Historically, the role of preserving content for future generations belonged to libraries, but in the digital age, the role of libraries has become much more complex as the increasing cost of commercial scholarly literature impacts their budgets.
Judy Ruttenberg, senior director of scholarships and policy at the Association of Research Libraries, told CNN that libraries have been focusing on this work since the 1990s, but all the while, “subscription costs have started outperforming inflation by far and crowding out investment in other publications and, quite frankly, in programs like preservation. “

According to Ruttenberg, the study on the disappeared open access journals is “a red flag for us to pay more attention”.

What is needed, according to Ruttenberg, are coordinated approaches as the scientific community shifts from a commercial dominated publication mode to open access.

“This story is about the allocation and coordination of resources,” Ruttenberg said.

Subscription-based digital science content is not exempt from the problem of disappearing from the web, but content from smaller or more independent open-access publishers does not have some of the protections and resources that commercial content is more susceptible to. To benefit.

“The publishing technologies used to deal with preservation and archiving are mostly American or European initiatives where the solutions come at a price,” the Directory of Open Access Journals told CNN in an email.

“For traditional commercial or corporate publishers, the costs of implementing such a service and then depositing into it are negligible, compared to subscription revenues or open access publishing costs. For small publishers run by academics or for single journals, often without a constant revenue stream, the fees can be prohibitive, ”the DOAJ explained.

There are also technical issues to consider.

“Embedding content into a service can require specialized knowledge and often involves some form of testing and sampling. The people who run these journals may not have the time, skills or funding to be able to do so, ”the DOAJ explained.

The value of open access content

Internet Archive founder Brewster Kahle warned that examining blind spots in how open-access journals of the past were preserved should not suggest that commercial publishers are better equipped to manage preservation than publishers in the past. free access.

He mentioned successful open access initiatives like PLOS, a multidisciplinary nonprofit publisher founded in 2001, or arXiv, an open archives and free distribution service run by Cornell University and launched in 1991.

“These types are designed to be archived, they are designed to be retrieved and used for new types of research,” Kahle told CNN.

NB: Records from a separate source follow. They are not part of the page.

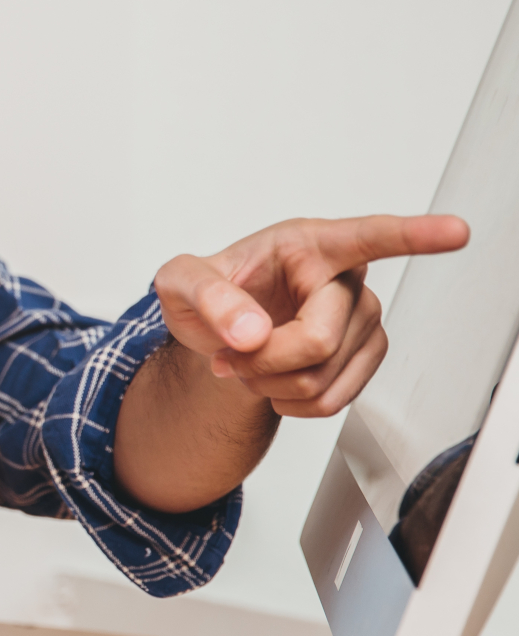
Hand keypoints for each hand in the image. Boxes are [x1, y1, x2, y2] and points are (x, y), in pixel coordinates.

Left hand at [153, 214, 467, 416]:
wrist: (218, 329)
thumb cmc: (209, 292)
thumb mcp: (180, 282)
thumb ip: (205, 296)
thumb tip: (249, 332)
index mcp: (307, 243)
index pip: (367, 236)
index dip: (414, 235)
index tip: (455, 232)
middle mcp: (345, 278)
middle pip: (317, 339)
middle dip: (262, 360)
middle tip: (230, 353)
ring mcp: (361, 319)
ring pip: (322, 378)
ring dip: (270, 384)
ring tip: (249, 361)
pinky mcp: (364, 356)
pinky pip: (331, 402)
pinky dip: (289, 403)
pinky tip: (273, 380)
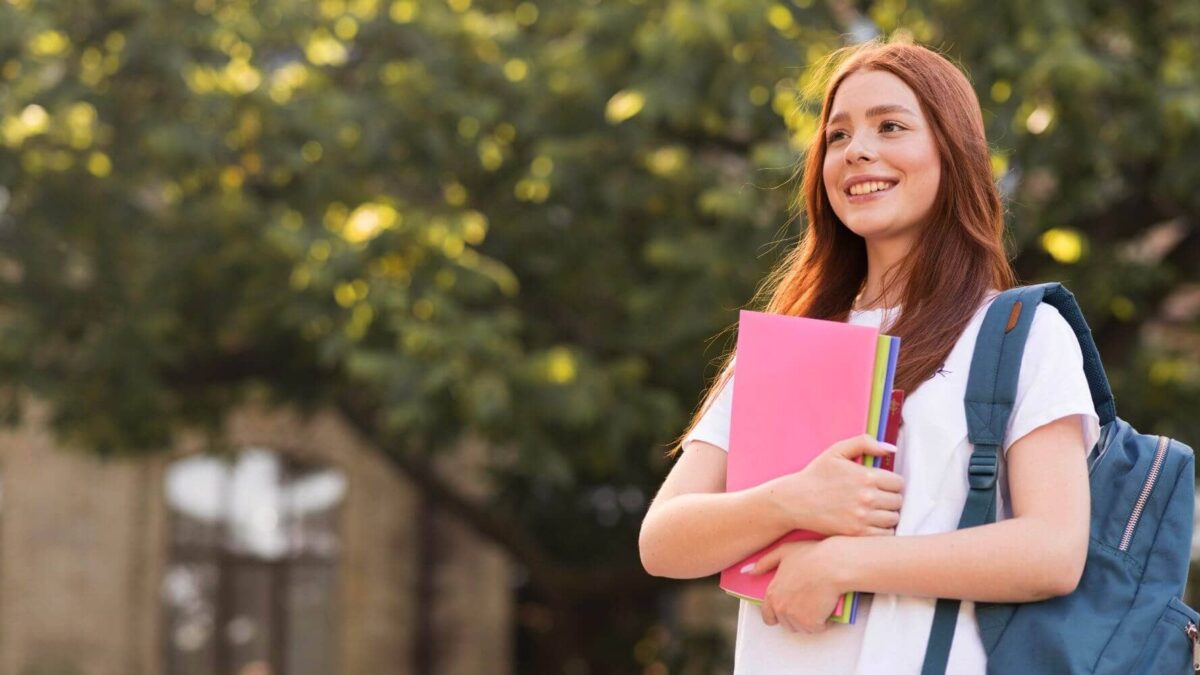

The importance of archiving content goes beyond preservation, Kahle explained.

“When you can put these materials together, you can start doing studies of the body of knowledge. You can do what’s called meta-science, or the science of science,” he said.

Such studies make it possible to detect biases or new models.

“This data mining is just fantastically valuable,” Kahle said. Under non-open access publishing agreements, these types of analyzes can raise issues of copyright infringement.

A work in progress

Even though the principles of open access to scientific information are supported by international organizations such as UNESCO and shared by many members of the scientific community, the transition to a fully open model is still a work in progress.

“The challenge with the transition is to make sure that we end up with the infrastructure so that libraries can coordinate their investments in open content, in the same way that we have all kinds of tools to coordinate our investments in open content. subscriptions or purchased content, ”Ruttenberg said.

At a time when so many people are turning to online resources for their learning, due to the pandemic, the conversation about open access knowledge is all the more relevant.

“Covid and the massive shift to virtual research and learning is a huge demonstration of the need for open access,” Ruttenberg said.